“Silahsızmış, dokunulamazmış olur mu öyle şey!”

Aziz Şah – Türk askeri Denya’da Rum çiftçiyi taşladı…

1990’lardaki cinayetleri düşününce şanslıymış çiftçi diyorum. Öldürülseydi hiç kimse hesap vermeyecekti. Kıbrıslılar arasına bir ceset daha mevzideki kum torbası gibi yığılacaktı…

Geçen sene Sedat Peker, Kutlu Adalı cinayetini gündeme getirince konuşmak zorunda kalanlardan biri de Kıbrıs Türk Barış Kuvvetleri Komutanı Korgeneral Hasan Kundakçı idi. Tasos Isaak ve Solomos Solomou’nun öldürüldüğü Derinya olaylarını anlattı…

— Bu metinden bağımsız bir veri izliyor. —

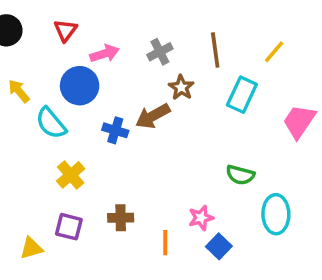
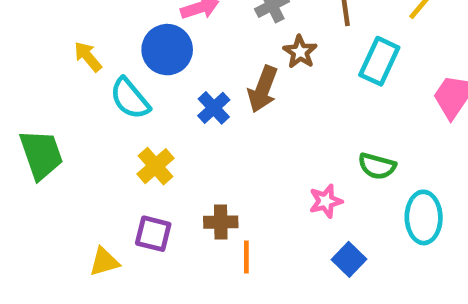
brown arrow: (153, 116) -> (263, 89), turned -40
blue cross: (115, 130) -> (214, 108), turned 30
pink star: (201, 218) -> (326, 201), moved
orange line: (165, 243) -> (246, 257), moved

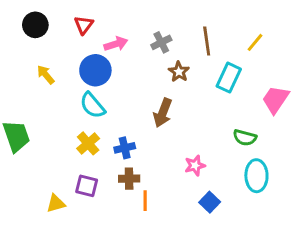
brown arrow: (263, 89) -> (163, 113), moved
cyan semicircle: (130, 99) -> (92, 105), moved
blue cross: (214, 108) -> (125, 148), moved, turned 30
green semicircle: (377, 166) -> (245, 138), moved

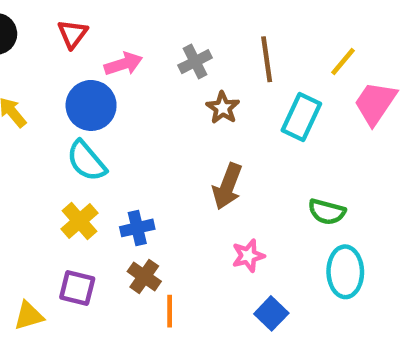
pink trapezoid: (276, 100) -> (375, 103), moved
brown arrow: (163, 113) -> (227, 186), moved
brown cross: (129, 179) -> (144, 276), turned 36

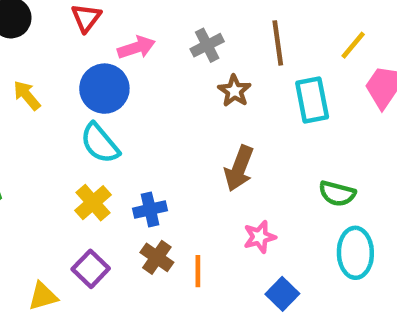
cyan rectangle: (301, 117) -> (312, 100), turned -36
purple square: (77, 288) -> (91, 269), turned 30
orange line: (170, 311) -> (198, 271), moved

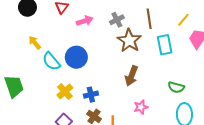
blue circle: (104, 89) -> (76, 57), moved
brown star: (234, 91) -> (129, 41), size x1.6
cyan semicircle: (100, 143) -> (51, 61), moved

Rum Liderliği’nin en ‘uzlaşmacı’ isimlerinden biri Klerides olageldi hep. Isaak ve Solomou için Denktaş’a yazdığı mektuplar aklıma geldi…

Kundakçı o kadar rahat bir şekilde çıkıp ‘‘Solomos Solomou’nun vur emrini ben verdim!’’ dedi ki…

İnsan olan hatırlamak zorunda kalıyor.

Glafkos Klerides şöyle diyor Denktaş’a 22 Ekim 1996’da:

‘‘Sizi temin ederim ki, 11 ve 14 Ağustos’ta sizin tarafın işlediği Tasos Isaak, Solomos Solomou cinayetleri konusuna geri dönmek beni üzüyor. Ne var ki, sadece bu insanlık dışı cinayetlerin sizin tarafça kınanmadığı için değil,  ama daha sonra 13 Ekim’de, yağmurdan sonra tarlalarda salyangoz toplayan yörenin yerlisi Petros Kakoullis’in Türk askerleri tarafından vurulması, maktul yerde ağır yaralı olarak yatarken sıkılan üç mermiyle barbarca öldürülmüş olması nedeniyle de bunu yapmayı ödev biliyorum.

Bu insanlık dışı suçlar, Kıbrıslı Türklerin Liderliği ve Türk Hükümeti’nin tampon bölgeye ya da Türk kontrolündeki bölgeye giren Kıbrıslı Rumları ateş ederek öldürme emri dışında gerçekleştirilemezdi. Bu hiç şüphesiz söz konusu politikanın, sizin tarafınızda bazı örgütlü unsurların insanlık ve hukuk düzeni gibi her türlü kavramı hiçe sayarak, adeta dokunulmazlık zırhına bürünmüş gibi, kendilerini Kıbrıslı Rumlara ateş edip öldürmekte özgür hissettikleri noktaya gelmiştir’’…   

Kıbrıs Türk Barış Kuvvetleri Komutanı Korgeneral Hasan Kundakçı’nın emri ile öldürüldü Solomou. Bu sebepten INTERPOL tarafından arananlardan biri olarak 25 yıldır Türkiye’nin dışına çıkmadığını söyledi geçen sene…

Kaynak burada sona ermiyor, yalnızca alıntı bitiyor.